What he did is satisfying enough, if you’re among the 2% of American workers who are federal employees, and also among the 3% or so of them who are homosexual, and also among the unknown percent of them who have a committed partner. I’m not a mathematician, but I believe the overlap of these three circles in a Venn Diagram would be quite small. I know I’m immediately disqualified because I’m in the 98% of workers who isn't a federal employee.
But the scattershot benefits that are now available to that infinitesimal percentage of Americans exclude the one that makes the biggest daily difference in people’s lives: health insurance. This is not just the dominant benefit in most people’s employment, it comprises, by itself, between 6.9% and 8.1% of total compensation.

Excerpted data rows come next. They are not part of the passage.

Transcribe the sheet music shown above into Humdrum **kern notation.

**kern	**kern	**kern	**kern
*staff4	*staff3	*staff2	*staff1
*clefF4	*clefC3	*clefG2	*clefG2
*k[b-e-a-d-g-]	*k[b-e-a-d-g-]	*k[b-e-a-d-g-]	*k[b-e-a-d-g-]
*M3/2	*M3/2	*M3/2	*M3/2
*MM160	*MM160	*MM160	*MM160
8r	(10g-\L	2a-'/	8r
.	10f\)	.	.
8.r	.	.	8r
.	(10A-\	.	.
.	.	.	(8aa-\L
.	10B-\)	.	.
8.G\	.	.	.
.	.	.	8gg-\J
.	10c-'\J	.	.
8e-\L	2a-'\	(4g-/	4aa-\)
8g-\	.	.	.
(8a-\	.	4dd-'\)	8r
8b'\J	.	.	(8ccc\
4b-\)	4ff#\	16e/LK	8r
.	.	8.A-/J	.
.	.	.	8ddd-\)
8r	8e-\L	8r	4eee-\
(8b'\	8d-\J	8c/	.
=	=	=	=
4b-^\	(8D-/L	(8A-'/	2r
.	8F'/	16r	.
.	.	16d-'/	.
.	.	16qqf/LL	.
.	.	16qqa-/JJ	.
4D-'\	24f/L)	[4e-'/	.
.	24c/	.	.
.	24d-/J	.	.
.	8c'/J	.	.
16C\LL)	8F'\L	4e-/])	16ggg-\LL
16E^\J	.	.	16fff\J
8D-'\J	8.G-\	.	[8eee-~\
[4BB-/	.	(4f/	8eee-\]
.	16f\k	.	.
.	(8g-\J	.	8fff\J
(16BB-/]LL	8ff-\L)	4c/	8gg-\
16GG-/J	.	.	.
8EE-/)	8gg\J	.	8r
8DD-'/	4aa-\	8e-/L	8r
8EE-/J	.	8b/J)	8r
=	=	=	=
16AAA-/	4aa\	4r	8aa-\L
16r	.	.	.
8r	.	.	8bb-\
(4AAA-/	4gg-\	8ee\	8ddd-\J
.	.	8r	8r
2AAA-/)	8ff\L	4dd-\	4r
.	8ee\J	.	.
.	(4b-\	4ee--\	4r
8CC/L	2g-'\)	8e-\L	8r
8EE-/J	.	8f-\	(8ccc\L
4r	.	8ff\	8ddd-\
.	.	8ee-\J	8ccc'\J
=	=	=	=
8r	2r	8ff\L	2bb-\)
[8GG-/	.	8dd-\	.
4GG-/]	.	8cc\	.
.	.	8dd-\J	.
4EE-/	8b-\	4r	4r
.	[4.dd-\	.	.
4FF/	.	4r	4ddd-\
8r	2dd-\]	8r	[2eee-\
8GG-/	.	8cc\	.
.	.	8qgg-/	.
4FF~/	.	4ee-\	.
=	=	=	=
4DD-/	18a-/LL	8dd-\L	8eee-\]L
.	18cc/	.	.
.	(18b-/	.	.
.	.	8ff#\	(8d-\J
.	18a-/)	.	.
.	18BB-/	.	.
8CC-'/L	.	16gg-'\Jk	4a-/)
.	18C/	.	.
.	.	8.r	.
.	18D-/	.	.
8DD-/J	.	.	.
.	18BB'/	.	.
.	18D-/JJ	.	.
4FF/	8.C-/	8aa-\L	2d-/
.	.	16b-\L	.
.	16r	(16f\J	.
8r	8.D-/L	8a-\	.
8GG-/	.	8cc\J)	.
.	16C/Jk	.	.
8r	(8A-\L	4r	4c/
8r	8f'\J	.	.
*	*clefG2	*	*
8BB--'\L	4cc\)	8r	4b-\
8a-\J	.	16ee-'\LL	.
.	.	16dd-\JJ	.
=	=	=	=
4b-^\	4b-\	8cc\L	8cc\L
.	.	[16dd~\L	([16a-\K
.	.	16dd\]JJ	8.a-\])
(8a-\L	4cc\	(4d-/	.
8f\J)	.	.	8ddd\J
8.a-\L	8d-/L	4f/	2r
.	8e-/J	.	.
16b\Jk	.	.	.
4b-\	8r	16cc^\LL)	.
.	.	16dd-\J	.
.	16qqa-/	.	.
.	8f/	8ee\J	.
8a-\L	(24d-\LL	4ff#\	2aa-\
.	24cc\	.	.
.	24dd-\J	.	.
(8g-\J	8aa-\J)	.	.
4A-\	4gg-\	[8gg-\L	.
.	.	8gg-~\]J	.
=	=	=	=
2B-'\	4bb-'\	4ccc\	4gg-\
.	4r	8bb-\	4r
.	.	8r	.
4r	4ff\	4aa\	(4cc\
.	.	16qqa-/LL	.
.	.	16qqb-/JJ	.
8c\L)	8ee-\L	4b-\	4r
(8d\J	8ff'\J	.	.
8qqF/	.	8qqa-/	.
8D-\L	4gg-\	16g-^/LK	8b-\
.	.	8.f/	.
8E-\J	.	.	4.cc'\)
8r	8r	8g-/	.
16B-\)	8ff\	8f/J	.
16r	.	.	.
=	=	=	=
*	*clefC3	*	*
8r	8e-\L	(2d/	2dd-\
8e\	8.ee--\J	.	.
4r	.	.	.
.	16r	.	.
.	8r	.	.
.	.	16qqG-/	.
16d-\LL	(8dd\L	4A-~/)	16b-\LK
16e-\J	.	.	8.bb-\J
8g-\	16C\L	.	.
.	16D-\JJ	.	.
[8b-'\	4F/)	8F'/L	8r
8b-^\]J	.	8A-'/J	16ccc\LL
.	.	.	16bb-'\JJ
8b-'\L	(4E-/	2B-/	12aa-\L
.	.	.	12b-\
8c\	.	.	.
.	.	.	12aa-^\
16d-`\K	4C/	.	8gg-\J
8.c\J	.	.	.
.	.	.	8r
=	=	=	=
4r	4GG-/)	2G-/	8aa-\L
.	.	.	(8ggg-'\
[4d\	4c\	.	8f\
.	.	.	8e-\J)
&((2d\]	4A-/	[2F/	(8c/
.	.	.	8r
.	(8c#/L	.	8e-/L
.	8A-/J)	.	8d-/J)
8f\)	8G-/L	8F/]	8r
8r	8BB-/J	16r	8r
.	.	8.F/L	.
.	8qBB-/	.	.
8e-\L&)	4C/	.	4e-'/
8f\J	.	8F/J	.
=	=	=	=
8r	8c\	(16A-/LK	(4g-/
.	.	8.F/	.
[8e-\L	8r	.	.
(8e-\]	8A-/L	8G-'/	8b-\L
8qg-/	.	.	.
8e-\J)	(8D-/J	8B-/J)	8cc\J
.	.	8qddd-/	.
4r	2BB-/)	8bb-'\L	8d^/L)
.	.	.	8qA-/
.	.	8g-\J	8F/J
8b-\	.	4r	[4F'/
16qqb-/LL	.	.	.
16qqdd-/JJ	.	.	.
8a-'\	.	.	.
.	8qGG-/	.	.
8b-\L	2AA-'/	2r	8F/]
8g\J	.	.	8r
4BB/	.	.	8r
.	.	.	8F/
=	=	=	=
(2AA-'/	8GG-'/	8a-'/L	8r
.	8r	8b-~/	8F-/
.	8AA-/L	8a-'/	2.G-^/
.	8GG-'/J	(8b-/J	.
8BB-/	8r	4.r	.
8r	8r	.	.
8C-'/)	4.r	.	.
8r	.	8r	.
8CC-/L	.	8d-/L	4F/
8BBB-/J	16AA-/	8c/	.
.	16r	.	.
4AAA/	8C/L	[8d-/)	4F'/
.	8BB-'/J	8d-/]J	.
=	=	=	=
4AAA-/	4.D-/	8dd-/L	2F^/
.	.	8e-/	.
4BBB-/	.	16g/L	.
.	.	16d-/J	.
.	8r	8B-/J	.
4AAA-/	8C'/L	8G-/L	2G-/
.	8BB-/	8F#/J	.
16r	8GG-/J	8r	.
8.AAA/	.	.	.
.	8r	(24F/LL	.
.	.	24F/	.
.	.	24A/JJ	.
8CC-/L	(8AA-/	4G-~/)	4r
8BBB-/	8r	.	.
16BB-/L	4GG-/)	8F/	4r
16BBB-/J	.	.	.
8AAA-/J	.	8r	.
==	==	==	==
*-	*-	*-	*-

But the President’s compelled performance was matched by those in our community who had to grit their teeth and act as if they were grateful. Rea Carey, Executive Director of the National Gay and Lesbian Task Force did everything but blink out S.O.S. with her eyelids in supporting the memo.
And, let’s be honest, none of this would have happened (at least not now) but for the DNC fundraiser that continues to fall apart because the President’s DOJ filed its “squalid” brief (in Dale Carpenter’s perfect description) in the Smelt case – the very non-pink elephant in the room the President declined to mention.
Despite all this, it is depressing to have to acknowledge the Democrats remain better on gay issues than Republicans. But when even the Democrats are still acting with the skittishness of 1994, it’s hard to distinguish the two.
At the very least, I wouldn’t want to give the DNC the $1000 entrance fee to their fundraiser. At best, I think that all we’ve gotten from them is about $57 worth of equality.